Introduction to Hul’q’umi’num’

This site provides an introduction to Hul’q’umi’num’ – a traditonal Salish language (and group of dialects). There are vocabulary lessons with recordings of Salish Elders speaking the terms.

“Welcome to Hul’q’umi’num’.

The language is a Coast Salish language known in the linguistic literature as Halkomelem. For speakers on Vancouver Island, it is Hul’q’umi’num’, as written in these lessons.
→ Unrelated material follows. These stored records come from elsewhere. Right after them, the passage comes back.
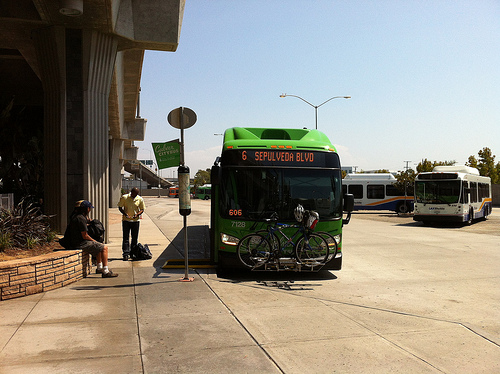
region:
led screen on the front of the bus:
[238, 143, 319, 163]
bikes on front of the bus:
[246, 206, 341, 284]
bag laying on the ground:
[126, 234, 148, 259]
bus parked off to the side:
[388, 141, 493, 235]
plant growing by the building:
[8, 191, 55, 250]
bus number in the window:
[224, 204, 243, 216]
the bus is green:
[213, 118, 348, 268]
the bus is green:
[180, 100, 366, 289]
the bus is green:
[185, 91, 370, 331]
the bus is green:
[197, 89, 349, 319]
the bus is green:
[182, 99, 382, 332]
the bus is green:
[179, 84, 369, 317]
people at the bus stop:
[52, 162, 182, 291]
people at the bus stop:
[67, 179, 171, 302]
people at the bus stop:
[66, 168, 176, 293]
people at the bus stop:
[40, 153, 169, 289]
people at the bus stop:
[57, 168, 171, 270]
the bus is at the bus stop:
[214, 127, 346, 275]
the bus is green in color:
[217, 124, 349, 274]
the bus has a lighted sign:
[243, 148, 323, 164]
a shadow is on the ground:
[159, 223, 334, 281]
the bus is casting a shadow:
[163, 123, 347, 289]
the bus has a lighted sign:
[239, 148, 324, 165]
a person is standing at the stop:
[117, 187, 147, 257]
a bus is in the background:
[404, 168, 492, 228]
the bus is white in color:
[412, 163, 493, 224]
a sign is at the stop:
[161, 106, 198, 271]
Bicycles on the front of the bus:
[238, 204, 337, 270]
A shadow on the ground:
[152, 224, 212, 274]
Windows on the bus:
[219, 165, 339, 218]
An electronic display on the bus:
[238, 149, 318, 163]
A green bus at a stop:
[213, 128, 353, 273]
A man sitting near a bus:
[66, 198, 118, 275]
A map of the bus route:
[177, 164, 192, 214]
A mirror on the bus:
[342, 192, 356, 224]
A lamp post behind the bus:
[280, 91, 351, 129]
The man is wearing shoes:
[95, 265, 115, 277]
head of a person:
[120, 184, 145, 201]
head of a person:
[72, 204, 99, 220]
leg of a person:
[94, 243, 115, 276]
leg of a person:
[117, 220, 129, 257]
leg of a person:
[128, 225, 150, 253]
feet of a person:
[106, 274, 123, 282]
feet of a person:
[90, 259, 107, 277]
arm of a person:
[110, 188, 127, 210]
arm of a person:
[130, 199, 146, 216]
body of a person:
[119, 190, 149, 216]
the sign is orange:
[242, 139, 329, 177]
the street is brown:
[145, 291, 246, 343]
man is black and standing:
[113, 183, 158, 244]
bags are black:
[120, 233, 160, 271]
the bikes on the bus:
[238, 206, 333, 277]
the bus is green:
[220, 126, 345, 273]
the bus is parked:
[406, 163, 493, 239]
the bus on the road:
[407, 162, 487, 245]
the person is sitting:
[78, 190, 114, 285]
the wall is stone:
[28, 248, 78, 298]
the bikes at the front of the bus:
[212, 126, 353, 272]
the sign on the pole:
[168, 107, 198, 282]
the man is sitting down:
[63, 200, 120, 277]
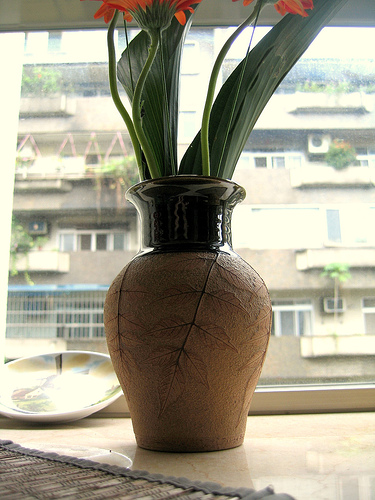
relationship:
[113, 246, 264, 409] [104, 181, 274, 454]
pattern on beige vase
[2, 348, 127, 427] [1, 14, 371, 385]
plate leaning against window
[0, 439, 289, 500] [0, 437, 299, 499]
mat with trim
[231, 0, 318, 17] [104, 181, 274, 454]
flower inside of beige vase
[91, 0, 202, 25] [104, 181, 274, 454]
flower inside of beige vase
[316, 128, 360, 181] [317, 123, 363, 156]
hanging basket with flowers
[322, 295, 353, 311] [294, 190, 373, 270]
air condition on apartment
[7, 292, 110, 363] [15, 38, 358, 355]
fence on building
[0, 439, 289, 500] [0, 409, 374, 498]
mat sitting on tabletop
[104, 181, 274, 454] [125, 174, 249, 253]
beige vase has vase top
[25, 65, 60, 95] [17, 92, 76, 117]
plant on balcony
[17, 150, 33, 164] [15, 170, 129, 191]
plant on balcony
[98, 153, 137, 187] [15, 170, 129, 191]
plant on balcony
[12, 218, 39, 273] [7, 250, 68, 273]
plant on balcony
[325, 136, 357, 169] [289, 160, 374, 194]
plant on balcony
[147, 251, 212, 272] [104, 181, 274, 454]
imprints on beige vase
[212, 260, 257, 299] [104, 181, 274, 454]
imprints on beige vase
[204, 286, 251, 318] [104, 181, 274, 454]
imprints on beige vase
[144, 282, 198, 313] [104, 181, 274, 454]
imprints on beige vase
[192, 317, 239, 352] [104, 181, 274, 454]
imprints on beige vase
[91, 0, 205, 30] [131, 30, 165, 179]
flower has stem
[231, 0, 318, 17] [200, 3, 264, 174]
flower has stem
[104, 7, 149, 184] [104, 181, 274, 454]
stem in beige vase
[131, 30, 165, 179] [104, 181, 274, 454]
stem in beige vase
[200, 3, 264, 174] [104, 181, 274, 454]
stem in beige vase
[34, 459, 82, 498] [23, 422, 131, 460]
mat on table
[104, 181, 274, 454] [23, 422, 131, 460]
beige vase on table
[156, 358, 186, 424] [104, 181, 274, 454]
leaf on beige vase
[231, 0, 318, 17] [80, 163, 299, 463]
flower in beige vase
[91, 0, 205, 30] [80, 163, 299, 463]
flower in beige vase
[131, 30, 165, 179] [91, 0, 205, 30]
stem on flower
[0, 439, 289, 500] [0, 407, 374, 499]
mat on surface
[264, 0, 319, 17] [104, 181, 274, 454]
flower in beige vase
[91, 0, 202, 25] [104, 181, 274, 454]
flower in beige vase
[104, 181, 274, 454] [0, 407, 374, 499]
beige vase sitting on surface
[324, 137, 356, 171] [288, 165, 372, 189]
plant sitting on balcony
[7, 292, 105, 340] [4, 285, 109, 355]
fence on balcony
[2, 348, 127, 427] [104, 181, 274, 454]
plate by beige vase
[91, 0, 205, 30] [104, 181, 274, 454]
flower in beige vase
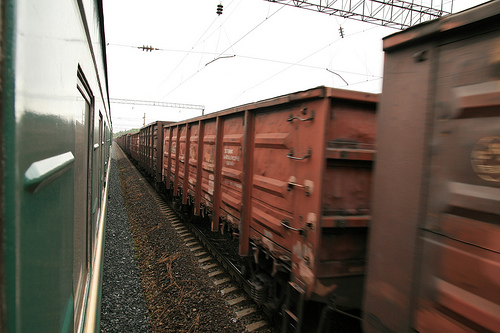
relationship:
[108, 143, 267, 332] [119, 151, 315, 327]
rails under tracks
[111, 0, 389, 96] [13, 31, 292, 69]
power lines on power line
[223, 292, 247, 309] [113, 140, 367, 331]
crosstie on tracks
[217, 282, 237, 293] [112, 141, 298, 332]
wooden crosstie on train tracks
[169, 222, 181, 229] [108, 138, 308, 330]
wooden crosstie on tracks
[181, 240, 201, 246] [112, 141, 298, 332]
crosstie on train tracks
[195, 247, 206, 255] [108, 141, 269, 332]
crosstie on rails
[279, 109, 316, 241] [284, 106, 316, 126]
ladder has rung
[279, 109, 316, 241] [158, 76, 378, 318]
ladder on car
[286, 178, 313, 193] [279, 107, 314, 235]
rung on ladder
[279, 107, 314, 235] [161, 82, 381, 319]
ladder on train car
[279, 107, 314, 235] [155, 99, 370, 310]
ladder on train car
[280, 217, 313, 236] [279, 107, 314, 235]
rung on ladder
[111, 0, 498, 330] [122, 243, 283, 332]
car on track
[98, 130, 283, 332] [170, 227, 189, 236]
gravel between tracks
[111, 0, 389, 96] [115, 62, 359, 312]
power lines passing above train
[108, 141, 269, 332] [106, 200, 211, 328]
rails on ground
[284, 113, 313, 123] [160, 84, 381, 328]
handle on cargo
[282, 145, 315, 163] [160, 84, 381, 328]
handle on cargo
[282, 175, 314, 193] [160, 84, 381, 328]
handle on cargo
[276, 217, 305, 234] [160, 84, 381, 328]
handle on cargo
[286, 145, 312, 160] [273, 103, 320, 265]
handle on cargo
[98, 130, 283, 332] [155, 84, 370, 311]
gravel between train car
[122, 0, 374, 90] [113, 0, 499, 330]
power lines hang above train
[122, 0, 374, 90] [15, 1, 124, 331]
power lines hang above train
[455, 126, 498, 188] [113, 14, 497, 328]
logo on cargo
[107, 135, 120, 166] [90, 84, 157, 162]
white circle in building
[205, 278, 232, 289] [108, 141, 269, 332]
crosstie on rails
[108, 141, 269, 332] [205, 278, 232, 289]
rails have crosstie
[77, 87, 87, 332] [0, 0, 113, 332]
window on train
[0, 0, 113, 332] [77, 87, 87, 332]
train has window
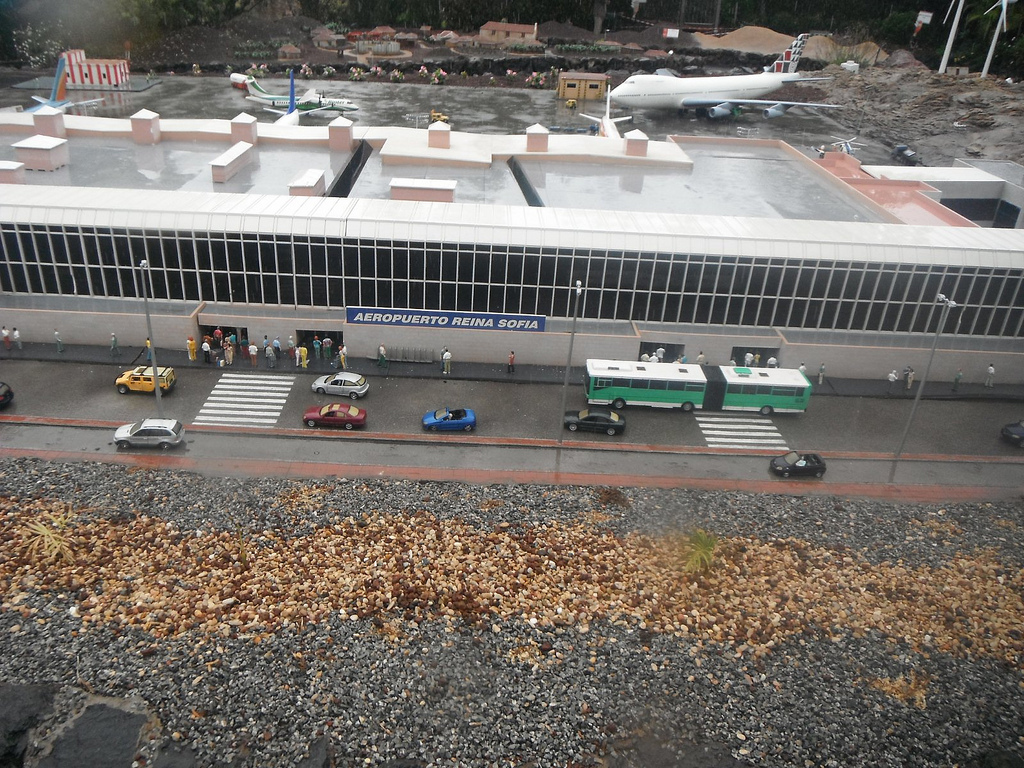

We can think of a language as a speech community: a community of speakers whose ways of speaking are similar enough that they understand one another. Within that larger community, we have smaller groupings or dialects. The Hul’q’umi’num’ language is spoken on Vancouver Island from Malahat in the south to Nanoose Bay in the north, with some dialect differences. Gerdts (1977) suggests there may be three Island dialects: Nanaimo, Chemainus, and Cowichan. In a larger context, we can say that the language is also spoken on the mainland, because the lower Fraser River dialects (e.g., Musqueam) and the upper Fraser River dialects of Halkomelem (or Halq’eméylem) are similar to Hul’q’umi’num’ on Vancouver Island. While linguists view Hul’q’umi’num’, Musqueam, and Halq’eméylem as dialects of a common language, we think it is also appropriate to speak of each of them as a separate language, which is closely related to the other two. Hul’q’umi’num’ is widely recognized as a language of culture and ceremony and widely used beyond its traditional territory.”